Book Launch: Buddhist Landscapes: Art and Archaeology of the Khorat Plateau, 7th to 11th Centuries

Key information

Date
Time
6:30 pm to 8:30 pm
Venue
Royal Asiatic Society, 14 Stephenson Way, London NW1 2HD
Room
Lecture Theatre
Event type
Launch

About this event

Buddha image

The Khorat Plateau is a landscape of some 155,000 square kilometres of what is now northeast Thailand and central Laos. Despite the rich evidence for the region's dynamism and development in the metal age, knowledge of subsequent first millennium developments on the Khorat Plateau remains limited.

The spread of Buddhism across the region has been overshadowed by the attention given the Dvāravatī culture of the Chao Phraya Basin to its west and the Zhenla and later Angkor civilisations to its south and southeast.

In this lecture, Stephen Murphy will discuss his new book which, built on extensive fieldwork and archaeological surveys, reveals the Khorat Plateau as having a distinctive Buddhist culture, including new forms of art and architecture, and a characteristic aesthetic.

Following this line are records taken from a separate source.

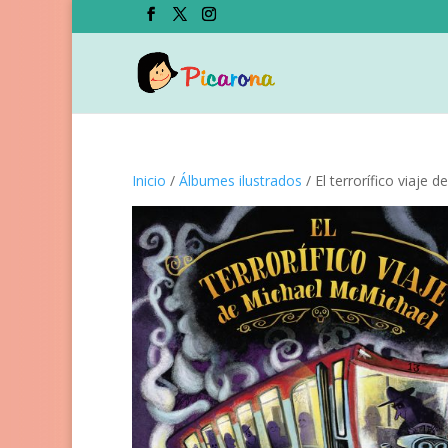
Inicio
/
Álbumes ilustrados
/ El terrorífico viaje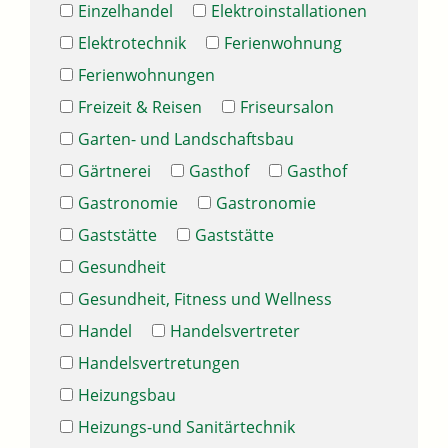
Einzelhandel
Elektroinstallationen
Elektrotechnik
Ferienwohnung
Ferienwohnungen
Freizeit & Reisen
Friseursalon
Garten- und Landschaftsbau
Gärtnerei
Gasthof
Gasthof
Gastronomie
Gastronomie
Gaststätte
Gaststätte
Gesundheit
Gesundheit, Fitness und Wellness
Handel
Handelsvertreter
Handelsvertretungen
Heizungsbau
Heizungs-und Sanitärtechnik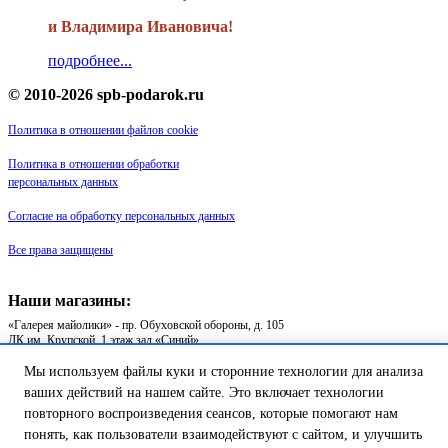
и Владимира Ивановича!
подробнее...
© 2010-2026 spb-podarok.ru
Политика в отношении файлов cookie
Политика в отношении обработки
персональных данных
Согласие на обработку персональных данных
Все права защищены
Наши магазины:
«Галерея майолики» - пр. Обуховской обороны, д. 105
ДК им. Крупской, 1 этаж зал «Синий»
Магазин «Сувенир Кронштадта» - г. Кронштадт, ул. Петровская дом
16/2
Мы используем файлы куки и сторонние технологии для анализа
ваших действий на нашем сайте. Это включает технологии
повторного воспроизведения сеансов, которые помогают нам
понять, как пользователи взаимодействуют с сайтом, и улучшить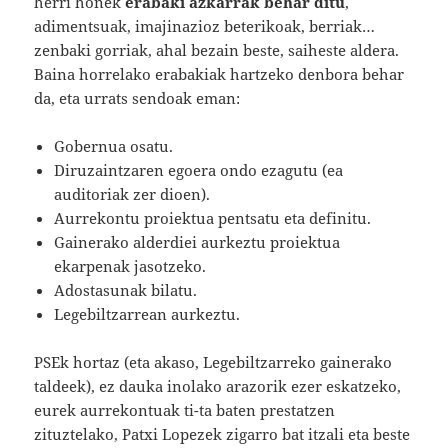
herri honek
erabaki
azkarrak
behar ditu
,
adimentsuak, imajinazioz beterikoak, berriak…
zenbaki gorriak, ahal bezain beste, saiheste aldera.
Baina horrelako erabakiak hartzeko denbora behar
da, eta urrats sendoak eman:
Gobernua osatu.
Diruzaintzaren egoera ondo ezagutu (ea
auditoriak zer dioen).
Aurrekontu proiektua pentsatu eta definitu.
Gainerako alderdiei aurkeztu proiektua
ekarpenak jasotzeko.
Adostasunak bilatu.
Legebiltzarrean aurkeztu.
PSEk hortaz (eta akaso, Legebiltzarreko gainerako
taldeek), ez dauka inolako arazorik ezer eskatzeko,
eurek aurrekontuak ti-ta baten prestatzen
zituztelako, Patxi Lopezek zigarro bat itzali eta beste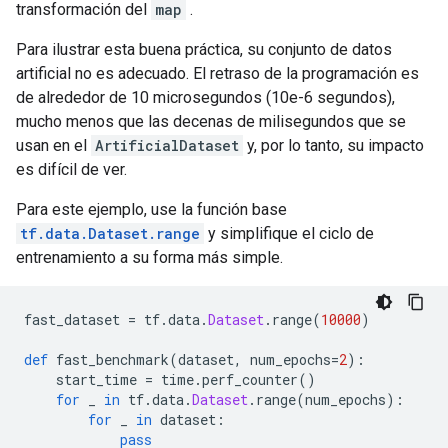
transformación del
map
.
Para ilustrar esta buena práctica, su conjunto de datos
artificial no es adecuado. El retraso de la programación es
de alrededor de 10 microsegundos (10e-6 segundos),
mucho menos que las decenas de milisegundos que se
usan en el
ArtificialDataset
y, por lo tanto, su impacto
es difícil de ver.
Para este ejemplo, use la función base
tf.data.Dataset.range
y simplifique el ciclo de
entrenamiento a su forma más simple.
fast_dataset 
=
 tf
.
data
.
Dataset
.
range
(
10000
)
def
 fast_benchmark
(
dataset
,
 num_epochs
=
2
):
    start_time 
=
 time
.
perf_counter
()
for
 _ 
in
 tf
.
data
.
Dataset
.
range
(
num_epochs
):
for
 _ 
in
 dataset
:
pass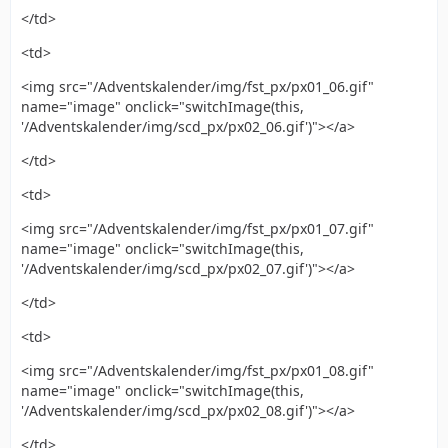
</td>
<td>
<img src="/Adventskalender/img/fst_px/px01_06.gif"
name="image" onclick="switchImage(this,
'/Adventskalender/img/scd_px/px02_06.gif')"></a>
</td>
<td>
<img src="/Adventskalender/img/fst_px/px01_07.gif"
name="image" onclick="switchImage(this,
'/Adventskalender/img/scd_px/px02_07.gif')"></a>
</td>
<td>
<img src="/Adventskalender/img/fst_px/px01_08.gif"
name="image" onclick="switchImage(this,
'/Adventskalender/img/scd_px/px02_08.gif')"></a>
</td>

Moreover, by combining archaeological and art historical analysis with an historical ecology approach, he traces the outlines of Buddhism's spread into the region, along its major river systems.

In this lecture he will illustrate how he read this history into and against the Khorat landscape, attending to the emergence of monumental architecture such as stūpas and Buddha images carved into the rockfaces of hills and mountainsides, and the importance on the Khorat Plateau of the use of boundary markers, or sīmā.

The book provides a new picture of the region in the first and early second millennia, adding to our understanding of the development of Buddhism in Southeast Asia.

This lecture is hosted by the Royal Asiatic Society.

Book cover

About the Speaker

Stephen A. Murphy is Pratapaditya Pal Senior Lecturer in Curating and Museology of Asian Art at SOAS, University of London. He specializes in the art and archaeology of Buddhism and Hinduism in first millennium CE Southeast Asia with a focus on Thailand and Laos. He has a particular interest in the 7th to 9th centuries CE as well as maritime connectivity between Southeast Asian cultures, Tang China, and the Indian Ocean world in general. His museological focus engages with issues of restitution and curation of Asian art.

About the Respondent

Professor Ashley Thompson is the Hiram W. Woodward Chair in Southeast Asian Art, SOAS University of London.

Image: Detail of Buddha image in mahāparinibbāṇa posture carved into the rock face on the Phu Wiang Mountain range, Khon Kaen province, Thailand. Late 8th to early 9th century. Author’s photograph.